There was a natural exchange among the writers on the process of writing poetry. It was clear while listening to the poets talk about their processes — how they’re inspired, when they find time to write and other concerns related to the endeavor— that poets are collectors. They collect images, emotions, sights and sounds, and they build their poems from these pieces. Many of the poets agreed that they feel compelled to write, but their inspiration isn’t necessarily divine — sometimes inspiration comes from the ordinary.

During her reading, Smith shared work from her latest collection, Wade in the Water, and let the audience in on where her ideas came from for certain individual poems.

For “Unrest in Baton Rouge,” she was inspired by a photo taken by Jonathan Bachman at a protest in Baton Rouge after the shooting of Alton Sterling by police on July 5, 2016. The photo shows a young black woman in an airy dress coming face to face with a line of heavily armored and armed policemen.

Finding ways to draw compassion from readers is a common theme in Wade in the Water, especially looking at the line between love and hate and how it’s seen in current affairs and throughout history. Smith said that with “Unrest in Baton Rouge,” she was trying to “find a vocabulary for love,” and, to her, the photo automatically conveyed how love often comes up against fear.

Other times, Smith said poetry can come from a dream. Although she admitted that it doesn’t happen very often, this is how “Political Poem” came to be. She had a dream in which she read the poem, but in her dream, it was attributed to Carl Phillips, a contemporary American poet. When she woke up, she realized that it was her own  poem. If dreams are the places where our subconscious thoughts freely roam, then her subconscious was trying to make her aware of it and forced the poem into being.

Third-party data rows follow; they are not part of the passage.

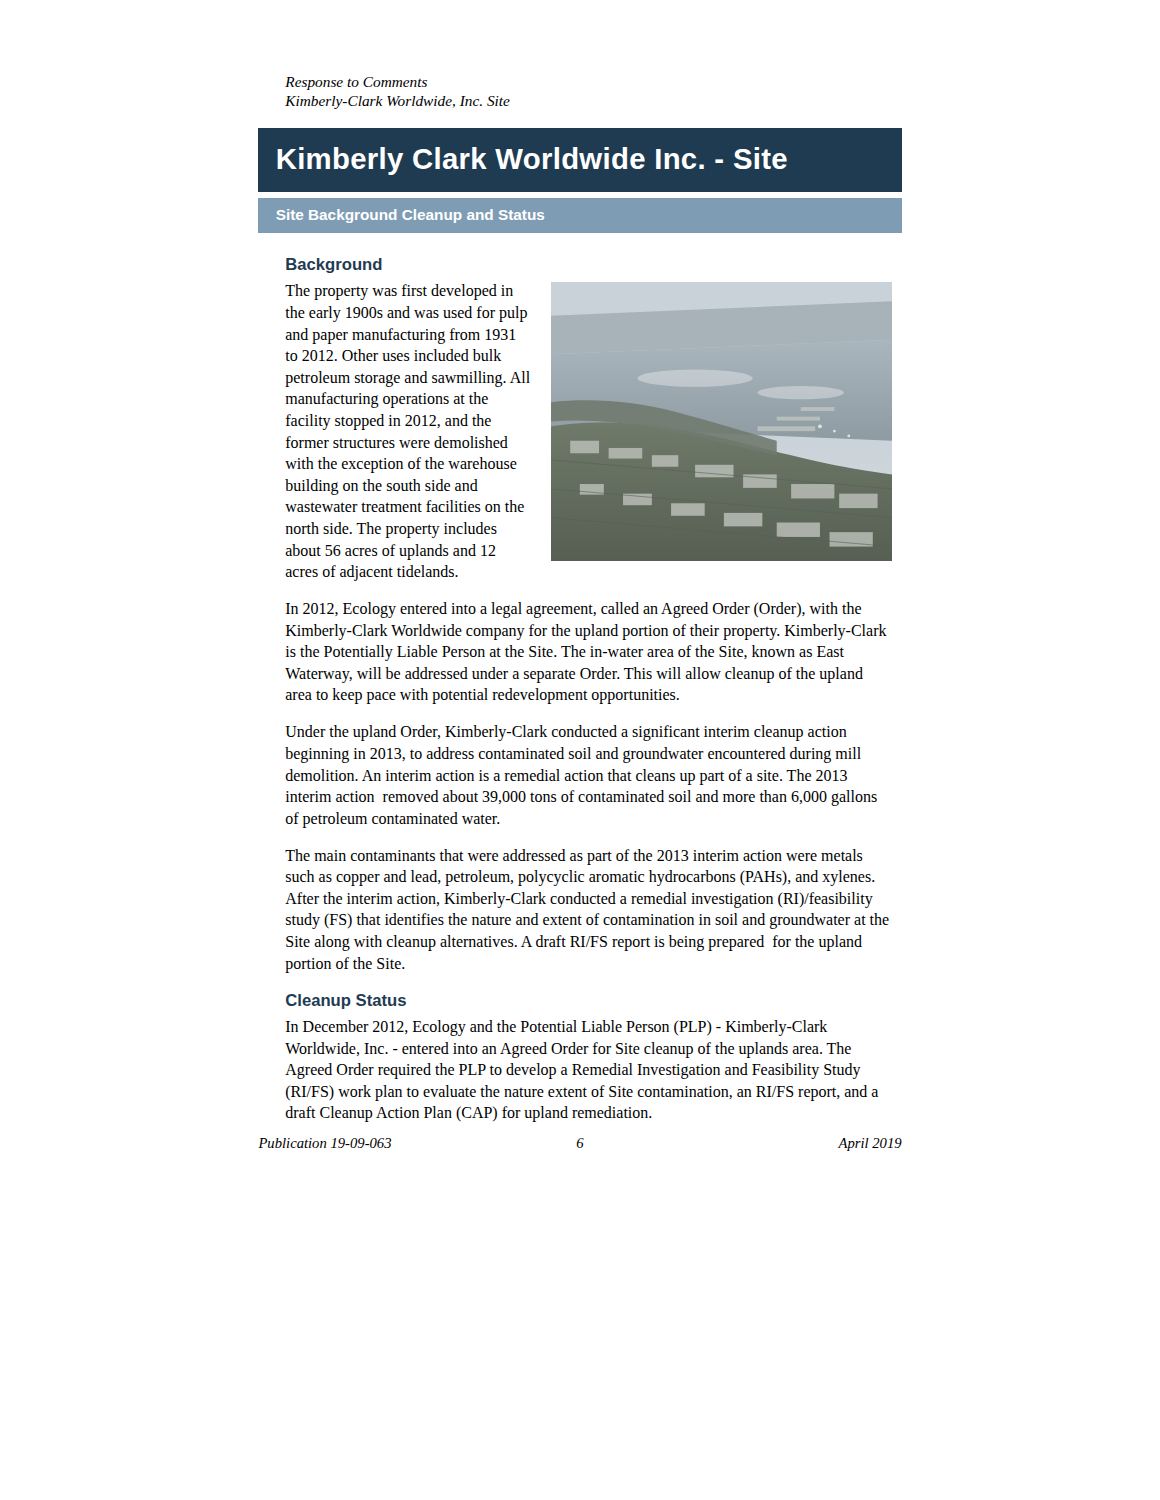Response to Comments
Kimberly-Clark Worldwide, Inc. Site
Kimberly Clark Worldwide Inc. - Site
Site Background Cleanup and Status
Background
The property was first developed in the early 1900s and was used for pulp and paper manufacturing from 1931 to 2012. Other uses included bulk petroleum storage and sawmilling. All manufacturing operations at the facility stopped in 2012, and the former structures were demolished with the exception of the warehouse building on the south side and wastewater treatment facilities on the north side. The property includes about 56 acres of uplands and 12 acres of adjacent tidelands.
In 2012, Ecology entered into a legal agreement, called an Agreed Order (Order), with the Kimberly-Clark Worldwide company for the upland portion of their property. Kimberly-Clark is the Potentially Liable Person at the Site. The in-water area of the Site, known as East Waterway, will be addressed under a separate Order. This will allow cleanup of the upland area to keep pace with potential redevelopment opportunities.
Under the upland Order, Kimberly-Clark conducted a significant interim cleanup action beginning in 2013, to address contaminated soil and groundwater encountered during mill demolition. An interim action is a remedial action that cleans up part of a site. The 2013 interim action removed about 39,000 tons of contaminated soil and more than 6,000 gallons of petroleum contaminated water.
The main contaminants that were addressed as part of the 2013 interim action were metals such as copper and lead, petroleum, polycyclic aromatic hydrocarbons (PAHs), and xylenes. After the interim action, Kimberly-Clark conducted a remedial investigation (RI)/feasibility study (FS) that identifies the nature and extent of contamination in soil and groundwater at the Site along with cleanup alternatives. A draft RI/FS report is being prepared for the upland portion of the Site.
Cleanup Status
In December 2012, Ecology and the Potential Liable Person (PLP) - Kimberly-Clark Worldwide, Inc. - entered into an Agreed Order for Site cleanup of the uplands area. The Agreed Order required the PLP to develop a Remedial Investigation and Feasibility Study (RI/FS) work plan to evaluate the nature extent of Site contamination, an RI/FS report, and a draft Cleanup Action Plan (CAP) for upland remediation.
| Publication 19-09-063 | 6 | April 2019 |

In listening to Smith and the other poets speak about how their poems come into being, I’m starting to think it’s possible for me to make use of my coyote imagery. Reading poetry — good poetry that’s thoughtfully crafted — can inspire readers to write, but perhaps it should just prompt readers to search for more good poetry to read. I think that’s what I’ll do for now: live with that dead coyote floating somewhere between my conscious and subconscious mind, and someday I might figure it out and pen a poem.